The Echoes Mobile App is available in the App Store and Google Play. Many audio walks are available there by browsing titles, geographic area, or current proximity to the user.

Blue jay painting; Echoes audio walk cover

Imaginary Flocks of Lurie Garden contains a network of seven pieces or "Echoes", laid over the Garden, each hosting all, but featuring specific bird species. These pieces are displayed geographically in Echoes, as seen in the next figure. Echoes also displays your current location and which zone you are currently in, if any. When in Autoplay, each zone's audio is activated when entering that zone. When not in Autoplay, you may also select zones from a list view as seen in the 2nd figure, regardless of whether you are geographically present or not.
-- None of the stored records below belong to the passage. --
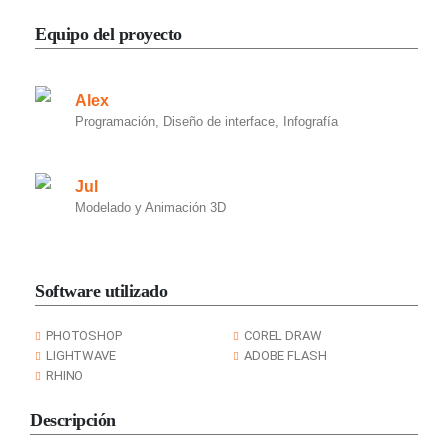
Equipo del proyecto
Alex
Programación, Diseño de interface, Infografía
Jul
Modelado y Animación 3D
Software utilizado
PHOTOSHOP
COREL DRAW
LIGHTWAVE
ADOBE FLASH
RHINO
Descripción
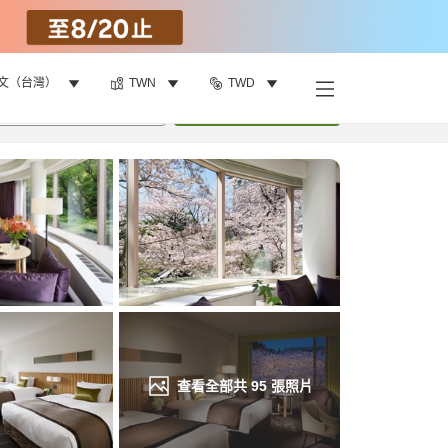
文（台灣）
TWN
TWD
找客房
•
1
間房
重新搜尋
查看全部共
95
張照片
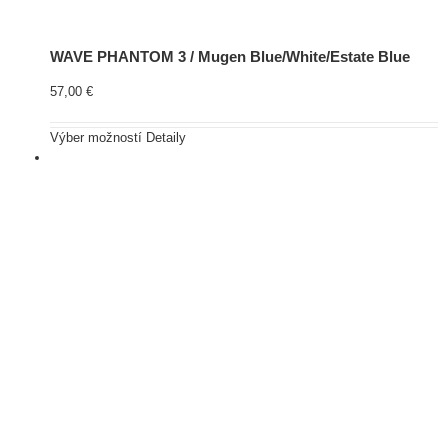
WAVE PHANTOM 3 / Mugen Blue/White/Estate Blue
57,00
€
Výber možností
Detaily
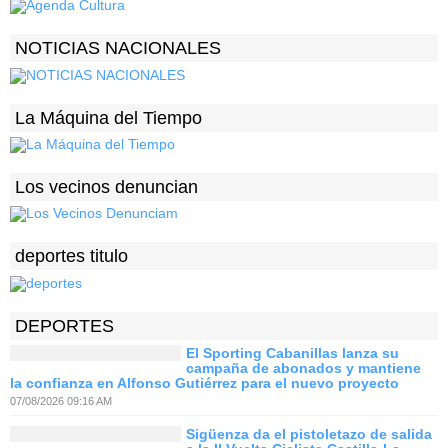
NOTICIAS NACIONALES
La Máquina del Tiempo
Los vecinos denuncian
deportes titulo
DEPORTES
El Sporting Cabanillas lanza su
campaña de abonados y mantiene
la confianza en Alfonso Gutiérrez para el nuevo proyecto
07/08/2026 09:16 AM
Sigüenza da el pistoletazo de salida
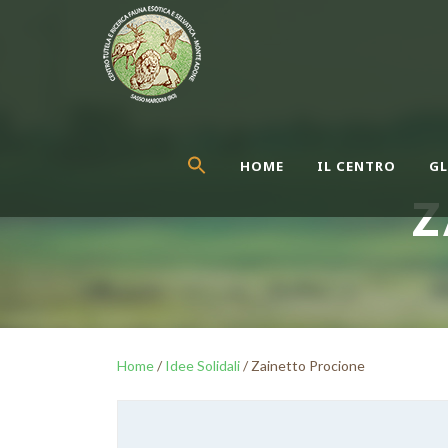
HOME
IL CENTRO
GL
Z
Home
/
Idee Solidali
/ Zainetto Procione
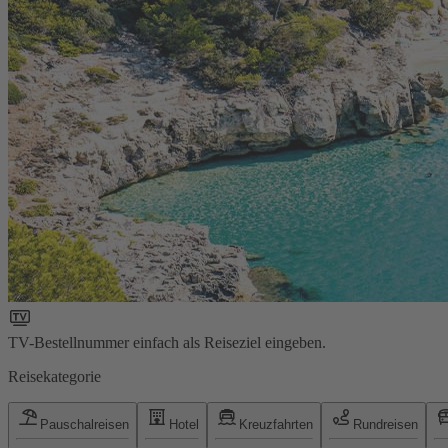
TV-Bestellnummer einfach als Reiseziel eingeben.
Reisekategorie
Pauschalreisen
Hotel
Kreuzfahrten
Rundreisen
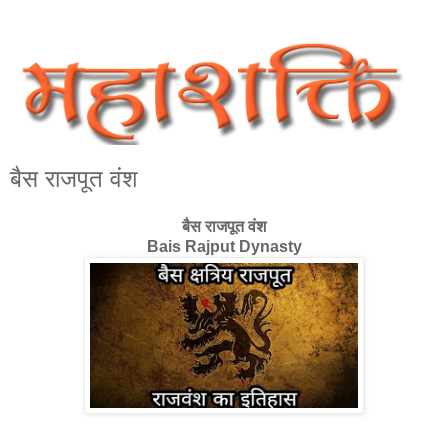
बैस राजपूत वंश
बैस राजपूत वंश
Bais Rajput Dynasty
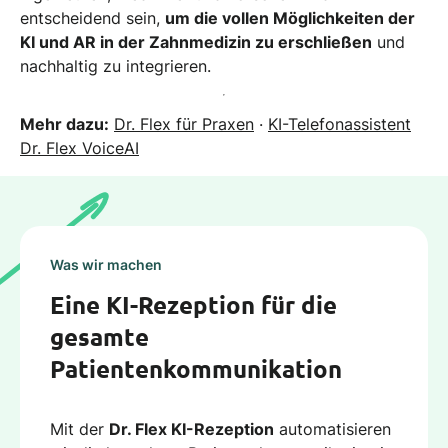
entscheidend sein,
um die vollen Möglichkeiten der
KI und AR in der Zahnmedizin zu erschließen
und
nachhaltig zu integrieren.
Mehr dazu:
Dr. Flex für Praxen
·
KI-Telefonassistent
Dr. Flex VoiceAI
Was wir machen
Eine KI-Rezeption für die
gesamte
Patientenkommunikation
Mit der
Dr. Flex KI-Rezeption
automatisieren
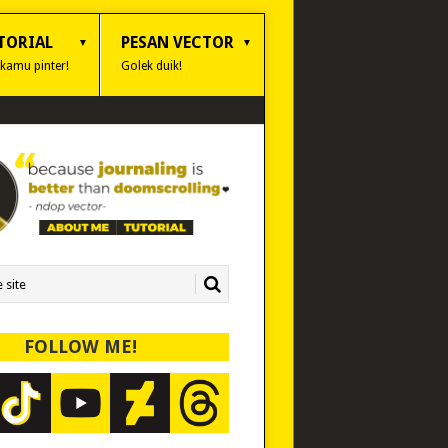
TORIAL
PESAN VECTOR
 kamu pinter!
Golek duik!
FOLLOW ME!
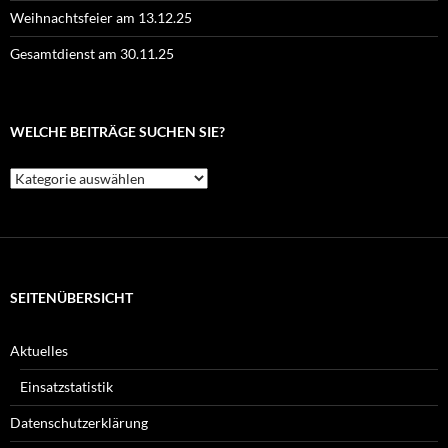
Weihnachtsfeier am 13.12.25
Gesamtdienst am 30.11.25
WELCHE BEITRÄGE SUCHEN SIE?
Welche
Beiträge
suchen
Sie?
SEITENÜBERSICHT
Aktuelles
Einsatzstatistik
Datenschutzerklärung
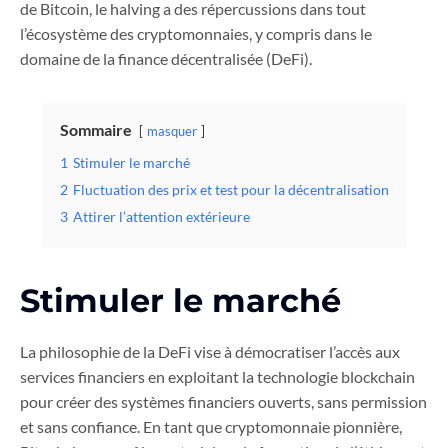
de Bitcoin, le halving a des répercussions dans tout
l’écosystème des cryptomonnaies, y compris dans le
domaine de la finance décentralisée (DeFi).
Sommaire
masquer
1
Stimuler le marché
2
Fluctuation des prix et test pour la décentralisation
3
Attirer l’attention extérieure
Stimuler le marché
La philosophie de la DeFi vise à démocratiser l’accès aux
services financiers en exploitant la technologie blockchain
pour créer des systèmes financiers ouverts, sans permission
et sans confiance. En tant que cryptomonnaie pionnière,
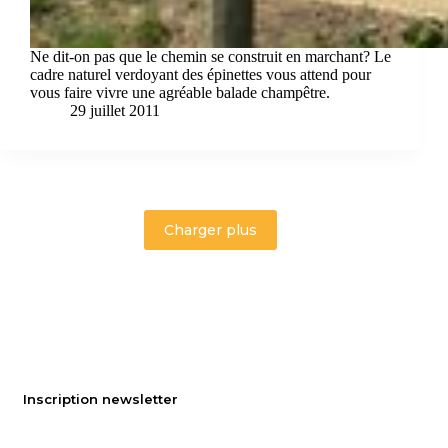
Ne dit-on pas que le chemin se construit en marchant? Le
cadre naturel verdoyant des épinettes vous attend pour
vous faire vivre une agréable balade champêtre.
29 juillet 2011
Charger plus
Inscription newsletter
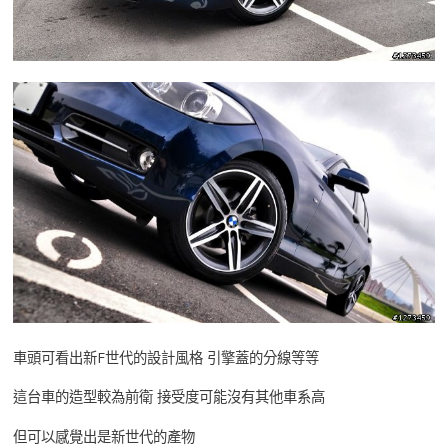
車頭可看出新F世代的設計風格 引擎蓋的分線等等
這台車的造型較為前衛 接受度可能沒有其他車系高
但可以感覺出是新世代的產物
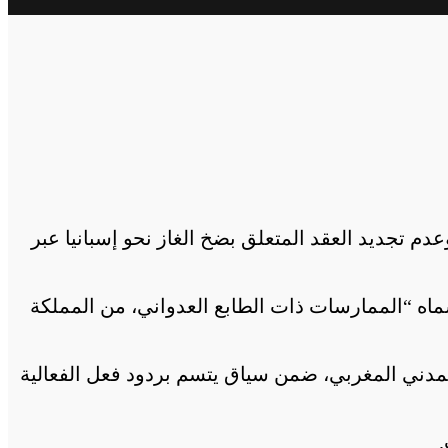
دم تجديد العقد المتعلق بضخ الغاز نحو إسبانيا عبر
تجديد العقد بما أسماه “الممارسات ذات الطابع العدواني، من المملكة
مدني المغربي، ضمن سياق يتسم بردود فعل الفعالية
.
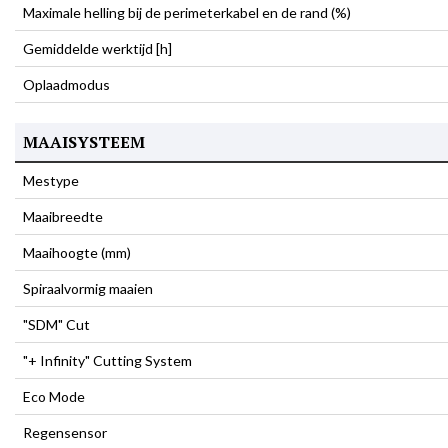
Maximale helling bij de perimeterkabel en de rand (%)
Gemiddelde werktijd [h]
Oplaadmodus
MAAISYSTEEM
Mestype
Maaibreedte
Maaihoogte (mm)
Spiraalvormig maaien
"SDM" Cut
"+ Infinity" Cutting System
Eco Mode
Regensensor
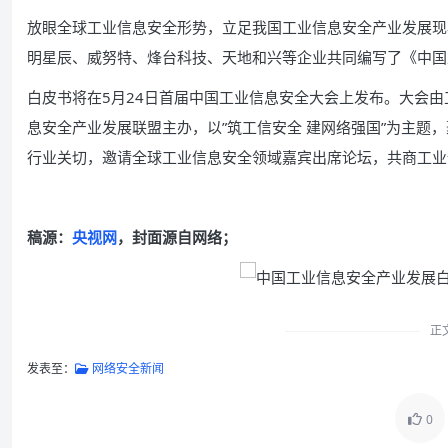
放眼全球工业信息安全形势，立足我国工业信息安全产业发展现
明星辰、威努特、烽台科技、天地和兴等企业共同编写了《中国
白皮书将在5月24日首届中国工业信息安全大会上发布。大会
息安全产业发展联盟主办，以”筑工信安全 建网络强国”为主题
行业关切，邀请全球工业信息安全领域嘉宾出席论坛，共商工业
稿源：
央视网
，封面源自网络；
正
发表至：
网络安全新闻
0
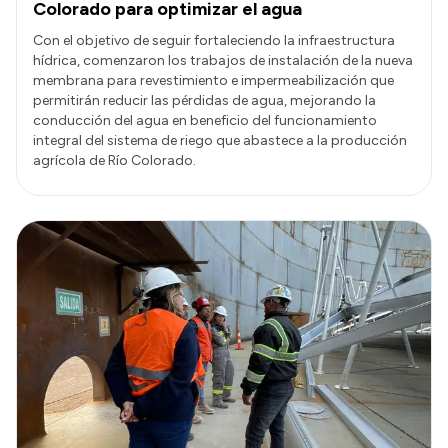
Colorado para optimizar el agua
Con el objetivo de seguir fortaleciendo la infraestructura
hídrica, comenzaron los trabajos de instalación de la nueva
membrana para revestimiento e impermeabilización que
permitirán reducir las pérdidas de agua, mejorando la
conducción del agua en beneficio del funcionamiento
integral del sistema de riego que abastece a la producción
agrícola de Río Colorado.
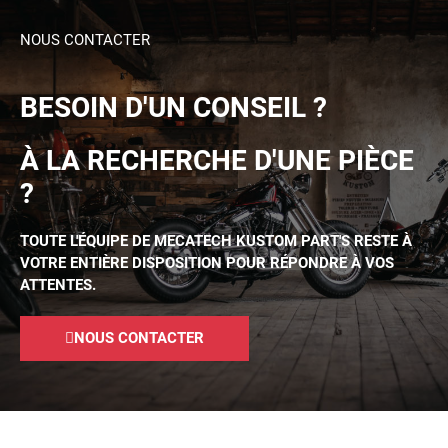
NOUS CONTACTER
BESOIN D'UN CONSEIL ?
À LA RECHERCHE D'UNE PIÈCE
?
TOUTE L'ÉQUIPE DE MECATECH KUSTOM PART'S RESTE À
VOTRE ENTIÈRE DISPOSITION POUR RÉPONDRE À VOS
ATTENTES.
NOUS CONTACTER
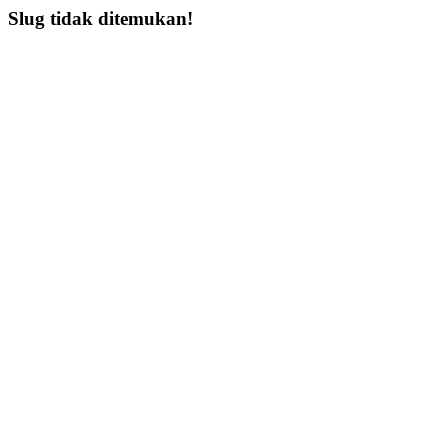
Slug tidak ditemukan!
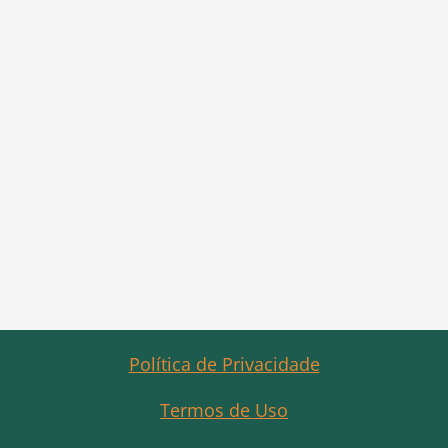
Política de Privacidade
Termos de Uso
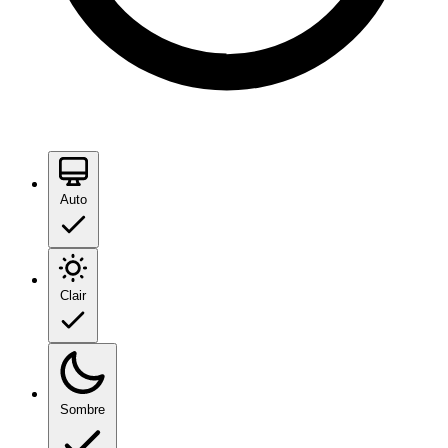
Auto
Clair
Sombre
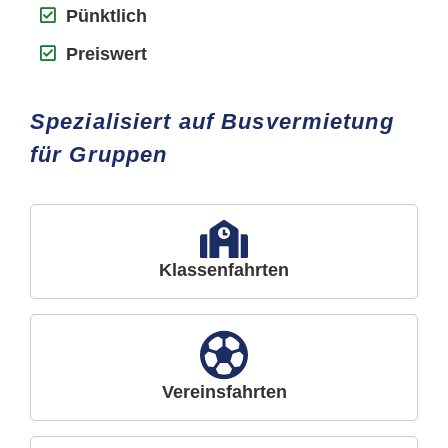
Pünktlich
Preiswert
Spezialisiert auf Busvermietung
für Gruppen
Klassenfahrten
Vereinsfahrten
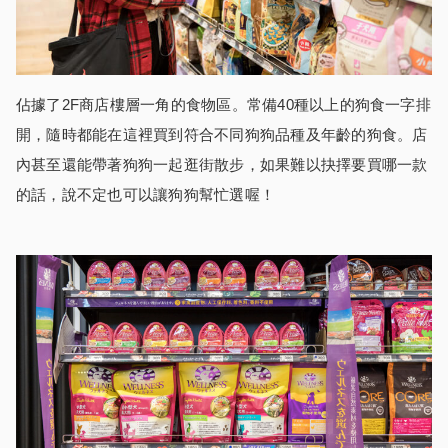
佔據了2F商店樓層一角的食物區。常備40種以上的狗食一字排
開，隨時都能在這裡買到符合不同狗狗品種及年齡的狗食。店
內甚至還能帶著狗狗一起逛街散步，如果難以抉擇要買哪一款
的話，說不定也可以讓狗狗幫忙選喔！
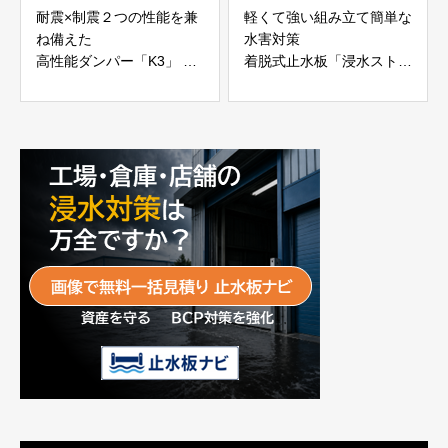
耐震×制震２つの性能を兼
軽くて強い組み立て簡単な
ね備えた
水害対策
高性能ダンパー「K3」 富
着脱式止水板「浸水ストッ
士工業株式会社
パー」
富士工業株式会社
動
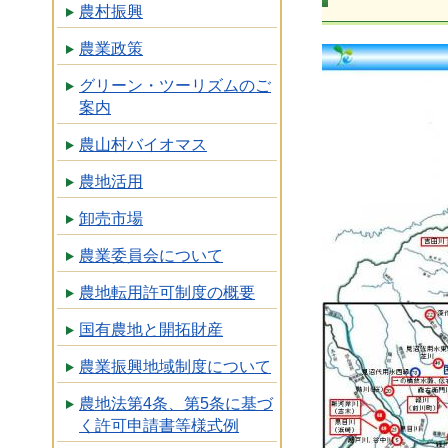
農村振興
農業政策
グリーン・ツーリズムのご
案内
農山村バイオマス
農地活用
卸売市場
農業委員会について
農地転用許可制度の概要
国有農地と開拓財産
農業振興地域制度について
農地法第4条、第5条に基づ
く許可申請書等様式例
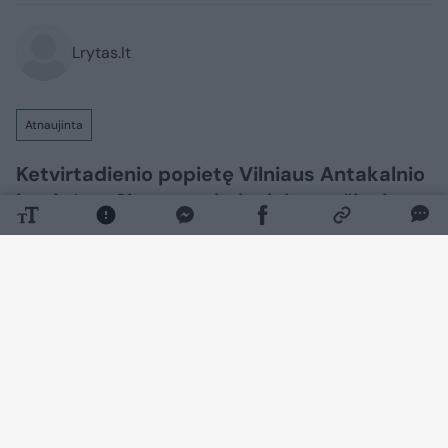
Lrytas.lt
Atnaujinta
Ketvirtadienio popietę Vilniaus Antakalnio
kapinėse, Signatarų kalnelyje, amžinojo
poilsio atgulė pirmosios nepriklausomos
Lietuvos Vyriausybės premjerė,
Nepriklausomybės Akto signatarė
Kazimira Danutė Prunskienė.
Ambisonic Audio Implementation

This video shows the the 23 flocks of birds laid across the Lurie Garden. A green bounding box is optionally displayed around each flock. Each flock is of a specific species - Cardinal, Robin, Crow, Blackbird, Woodpecker, or Wren. Each has specific vocalizations, influenced by their individual nature and how they react to other birds in their vicinity. These reactions are defined by their species and the current attitude of the other birds they encounter. The "player" in this video shows the location and orientation of a virtual 1st Order Ambisonic "microphone", implemented by Resonance Audio in Unity. The result is intended to be both a natural sounding and musically interesting soundscape.  

The color-coded base map is from Lurie Garden. All of the bird artwork is taken from Teresa Parod's Midwestern Birds mural 

The birds in this walk, the recordings of their vocalizations, and the dramas of their interactions will evolve and improve over time, as does the flora of the Lurie Garden.